Monday, May 03, 2010

Accusation of bias is an insult to our integrity

As the dust finally settles on the General Election, there's something I'd really like to get off my chest.

This was the eighth General Election since I first became a journalist in 1978. The Conservatives won the first four, Labour the next three - I'll leave you to decide who's won this one. I've seen the majorities swing violently from the Thatcher years when the Tories had a majority of 144 to the emergence of New Labour and the 179 majority of the first Blair government in 1997.

However, the one thing that hasn't changed during all that time is the complaints by the activists of the major parties that we are biased against them and in favour of their opponents. Some journalists will say that the only way that they know they are doing a fair job is that they receive complaints from all parties that they are biased against them. I'm not sure that I buy that, but I can see where they are coming from.

We've said more than once in the Mercury that we do not support any particular party and seek to be impartial in our coverage, but there are clearly those who don't believe us. One particular Conservative constituency party accuses us of bias, suggesting it might be because their opponent apparently once bought some print off us. Give me strength! I have no idea whatsoever whether or not the opponent ever bought print off us, but I do know that it is totally irrelevant to our coverage.

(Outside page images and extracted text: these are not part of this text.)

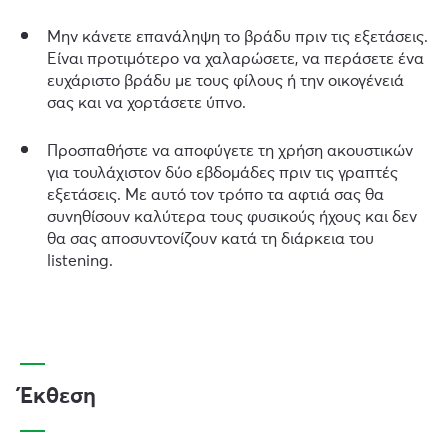
Μην κάνετε επανάληψη το βράδυ πριν τις εξετάσεις.
Είναι προτιμότερο να χαλαρώσετε, να περάσετε ένα
ευχάριστο βράδυ με τους φίλους ή την οικογένειά
σας και να χορτάσετε ύπνο.
Προσπαθήστε να αποφύγετε τη χρήση ακουστικών
για τουλάχιστον δύο εβδομάδες πριν τις γραπτές
εξετάσεις. Με αυτό τον τρόπο τα αφτιά σας θα
συνηθίσουν καλύτερα τους φυσικούς ήχους και δεν
θα σας αποσυντονίζουν κατά τη διάρκεια του
listening.
Έκθεση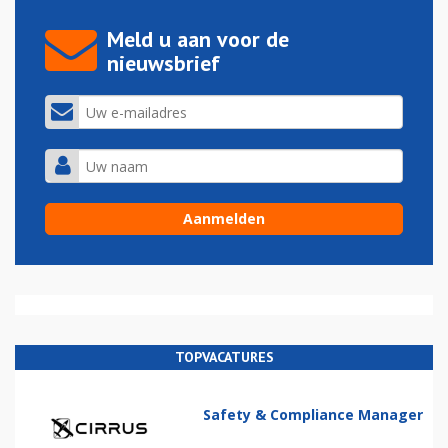
Meld u aan voor de
nieuwsbrief
TOPVACATURES
Safety & Compliance Manager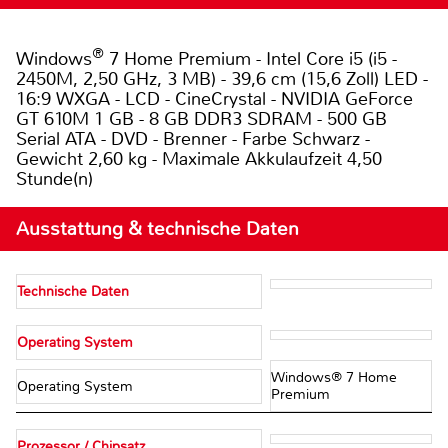
®
Windows
7 Home Premium - Intel Core i5 (i5 -
2450M, 2,50 GHz, 3 MB) - 39,6 cm (15,6 Zoll) LED -
16:9 WXGA - LCD - CineCrystal - NVIDIA GeForce
GT 610M 1 GB - 8 GB DDR3 SDRAM - 500 GB
Serial ATA - DVD - Brenner - Farbe Schwarz -
Gewicht 2,60 kg - Maximale Akkulaufzeit 4,50
Stunde(n)
Ausstattung & technische Daten
Technische Daten
Operating System
Windows® 7 Home
Operating System
Premium
Prozessor / Chipsatz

Oddly, at the same time as our bias against the Tory party, some thought we were equally unfair towards Labour. Take this comment left for me online by Labour Councillor Colin Hall, the man who is about to be made Lord Mayor of Leicester:
"In Leicester, as in Nuremberg, obeying orders is no excuse. You've had a shocker this week, as election results will show."
He doesn't elaborate, but I assume he believes that I take my political orders from the Daily Mail, the national newspaper of our parent company.

He's wrong. In fact, we're fiercely proud of our editorial independence at the Leicester Mercury and only one person sets our editorial policies and that's me. Of course, I have a boss. In fact, I have two.

The first is Lord Rothermere, chairman of our ultimate holding company, DMGT, the other is Michael Pelosi, managing director of Northcliffe, the company which runs the Mercury, and the man who appointed me and who has the power to fire me. However, in the 32 years since I first joined Northcliffe, I have never heard of any occasion on which either of them has in any way tried to influence the editorial policy of any of our regional papers. I can state categorically that neither of them has even so much as mentioned editorial policy to me.

You might be surprised to hear that my contract says nothing at all about how I should edit the paper, it simply says that I am the editor. I also don't have a job description.

I haved searched around looking for some written basis for my belief that I alone have the authority - and responsibility - to set the editorial policies of the paper. There's not much, but every now and then our company gives evidence to parliamentary committees and that makes interesting reading.

Here, for example, is what the Monopolies and Mergers Commission reported that Northcliffe said in 1994 when it was seeking to buy the Nottingham Post:
Northcliffe said that for all of its titles the respective editor determined editorial policy

Northcliffe expected the following of its editors:

to report local events in the principal town and the surrounding area as comprehensively and impartially as possible, trying always to be fair to different points of view;

to cover differing political points of view as impartially as possible and certainly without commitment to any political party;

to adhere to the code of conduct of the Press Complaints Commission (PCC), to publicise the newspaper's support for this body regularly and always to report any adverse findings against the title by the PCC;

to be ready to publish, where necessary, corrections and apologies without reluctance if such publication is appropriate;

to make the letter columns accessible to those who disagree with editorial comment which the newspaper may have published, again recognizing its importance in the life of a local community;

to produce a newspaper which, while meeting the requirements above, is stimulating and entertaining, avoids being merely bland and appeals to the majority of the local people, not just leaders within the community;

and to be prepared to campaign vigorously for what he or she identifies as the interest of the principal town and county which the title serves.
Although there is little written about the authority of the editor, in practice, the editor does make the decisions to such an extent that other parts of the company often think that we are a pain in the backside.

I guess that's just a very long winded way of saying that if you don't like what you see in the Mercury, don't bother looking for a conspiracy theory, just pick up the phone and tell me that I got it wrong!